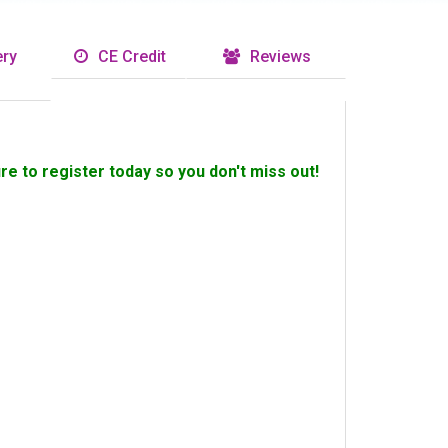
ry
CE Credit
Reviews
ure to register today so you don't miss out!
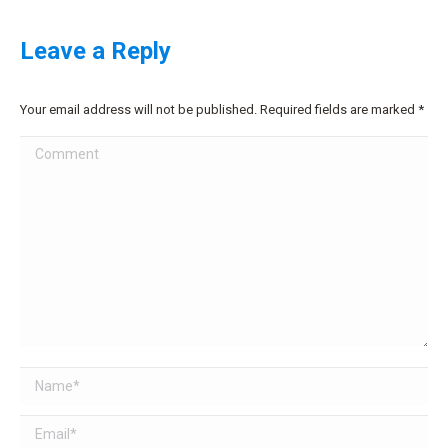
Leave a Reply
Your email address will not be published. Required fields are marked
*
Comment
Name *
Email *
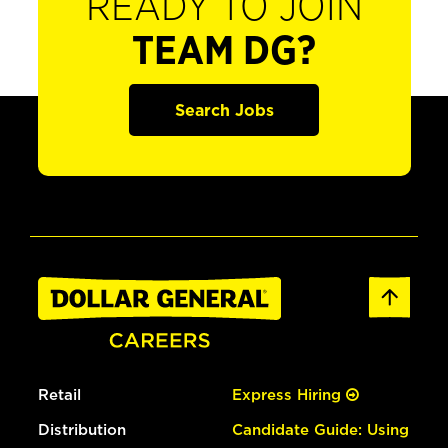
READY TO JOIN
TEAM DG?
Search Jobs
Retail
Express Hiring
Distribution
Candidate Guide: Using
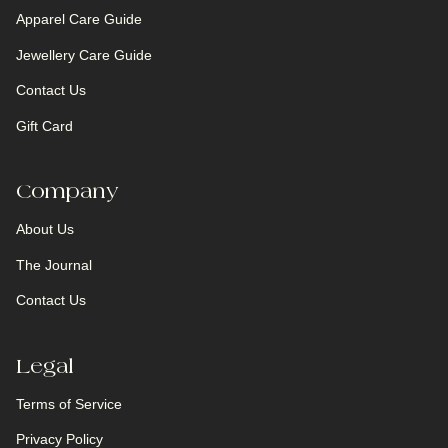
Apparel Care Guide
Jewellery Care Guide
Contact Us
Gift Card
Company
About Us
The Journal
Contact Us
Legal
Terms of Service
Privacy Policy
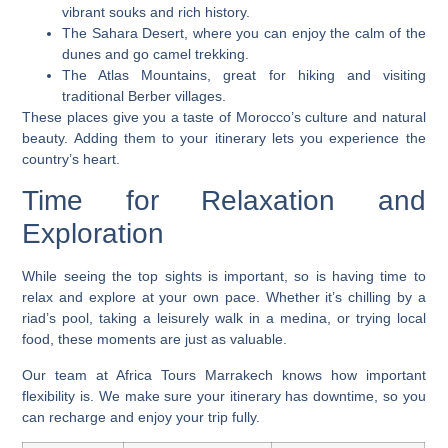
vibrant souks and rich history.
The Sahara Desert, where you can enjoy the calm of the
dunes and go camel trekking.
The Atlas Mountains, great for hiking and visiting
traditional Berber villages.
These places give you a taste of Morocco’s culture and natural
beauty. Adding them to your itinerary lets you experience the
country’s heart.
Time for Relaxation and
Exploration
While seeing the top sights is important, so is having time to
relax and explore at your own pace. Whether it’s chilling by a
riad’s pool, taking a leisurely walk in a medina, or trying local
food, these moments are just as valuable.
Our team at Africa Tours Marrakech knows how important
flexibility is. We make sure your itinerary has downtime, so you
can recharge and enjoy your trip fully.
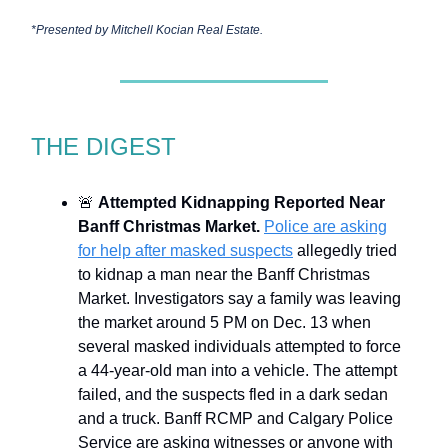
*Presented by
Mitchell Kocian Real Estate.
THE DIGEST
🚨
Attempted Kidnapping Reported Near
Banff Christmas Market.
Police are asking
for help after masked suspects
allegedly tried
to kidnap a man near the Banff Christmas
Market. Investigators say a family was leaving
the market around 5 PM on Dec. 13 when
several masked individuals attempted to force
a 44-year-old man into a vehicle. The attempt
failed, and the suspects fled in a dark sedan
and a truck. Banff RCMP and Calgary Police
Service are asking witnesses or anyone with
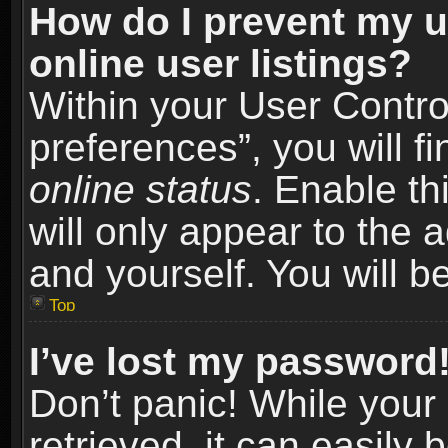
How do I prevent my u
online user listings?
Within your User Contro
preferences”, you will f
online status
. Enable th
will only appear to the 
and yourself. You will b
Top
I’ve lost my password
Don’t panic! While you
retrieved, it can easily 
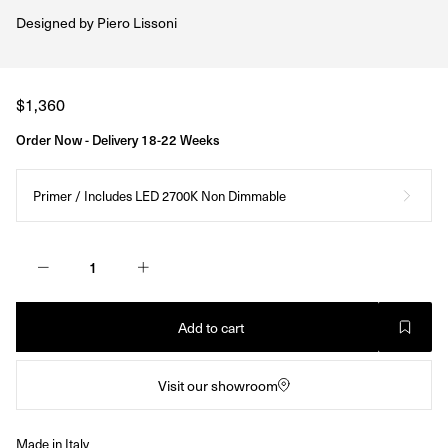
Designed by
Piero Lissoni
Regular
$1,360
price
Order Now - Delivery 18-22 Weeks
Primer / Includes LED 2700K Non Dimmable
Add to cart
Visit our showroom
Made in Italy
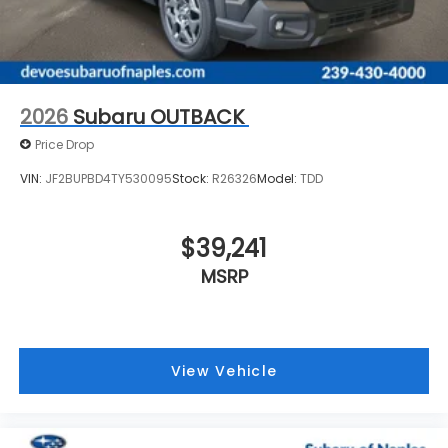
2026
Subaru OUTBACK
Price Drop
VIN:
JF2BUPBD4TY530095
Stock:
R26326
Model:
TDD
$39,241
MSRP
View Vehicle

---

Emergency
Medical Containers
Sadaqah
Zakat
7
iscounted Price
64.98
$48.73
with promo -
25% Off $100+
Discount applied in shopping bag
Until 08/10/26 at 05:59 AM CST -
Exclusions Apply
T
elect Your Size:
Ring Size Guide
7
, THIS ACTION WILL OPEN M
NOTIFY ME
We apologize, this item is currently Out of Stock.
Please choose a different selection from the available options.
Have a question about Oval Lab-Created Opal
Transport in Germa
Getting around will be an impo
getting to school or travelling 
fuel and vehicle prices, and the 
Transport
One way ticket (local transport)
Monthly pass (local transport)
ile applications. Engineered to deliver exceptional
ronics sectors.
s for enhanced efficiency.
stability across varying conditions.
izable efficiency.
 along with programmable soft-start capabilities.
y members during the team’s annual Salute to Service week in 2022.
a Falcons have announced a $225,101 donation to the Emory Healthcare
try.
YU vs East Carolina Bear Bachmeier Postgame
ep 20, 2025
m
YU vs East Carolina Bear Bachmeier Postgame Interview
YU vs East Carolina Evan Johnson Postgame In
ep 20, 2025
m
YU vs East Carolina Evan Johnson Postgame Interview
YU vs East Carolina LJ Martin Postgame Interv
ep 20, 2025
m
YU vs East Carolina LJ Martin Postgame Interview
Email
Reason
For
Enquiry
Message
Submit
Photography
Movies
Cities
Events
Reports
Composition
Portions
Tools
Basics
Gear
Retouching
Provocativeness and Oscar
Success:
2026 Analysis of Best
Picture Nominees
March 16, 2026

---

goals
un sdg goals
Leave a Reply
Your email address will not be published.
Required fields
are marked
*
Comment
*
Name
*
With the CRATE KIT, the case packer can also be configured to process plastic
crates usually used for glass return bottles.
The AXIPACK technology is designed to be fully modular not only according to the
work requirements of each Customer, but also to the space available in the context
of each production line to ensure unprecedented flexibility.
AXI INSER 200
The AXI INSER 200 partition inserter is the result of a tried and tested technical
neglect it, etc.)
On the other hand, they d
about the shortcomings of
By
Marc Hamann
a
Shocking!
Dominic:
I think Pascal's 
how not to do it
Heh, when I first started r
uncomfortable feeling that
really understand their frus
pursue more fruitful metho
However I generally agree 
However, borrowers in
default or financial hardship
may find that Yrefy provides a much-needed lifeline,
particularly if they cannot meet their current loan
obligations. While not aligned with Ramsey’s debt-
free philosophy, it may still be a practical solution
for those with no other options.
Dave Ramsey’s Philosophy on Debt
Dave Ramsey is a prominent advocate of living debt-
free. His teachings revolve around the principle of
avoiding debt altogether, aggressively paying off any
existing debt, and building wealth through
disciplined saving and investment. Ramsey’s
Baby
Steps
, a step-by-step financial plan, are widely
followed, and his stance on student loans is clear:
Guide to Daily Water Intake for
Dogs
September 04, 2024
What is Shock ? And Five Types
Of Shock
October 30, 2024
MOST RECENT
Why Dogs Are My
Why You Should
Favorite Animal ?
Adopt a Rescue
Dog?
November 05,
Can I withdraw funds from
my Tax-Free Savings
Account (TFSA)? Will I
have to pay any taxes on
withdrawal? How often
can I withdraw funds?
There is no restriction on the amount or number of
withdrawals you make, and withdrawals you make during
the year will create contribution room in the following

Problem to work on: Would you please copy, word for word, everything above from the line containing "Dave Ramsey’s Philosophy on Debt" down to the line containing "plan, are widely", those two lines included?

Answer:
Dave Ramsey’s Philosophy on Debt
Dave Ramsey is a prominent advocate of living debt-
free. His teachings revolve around the principle of
avoiding debt altogether, aggressively paying off any
existing debt, and building wealth through
disciplined saving and investment. Ramsey’s
Baby
Steps
, a step-by-step financial plan, are widely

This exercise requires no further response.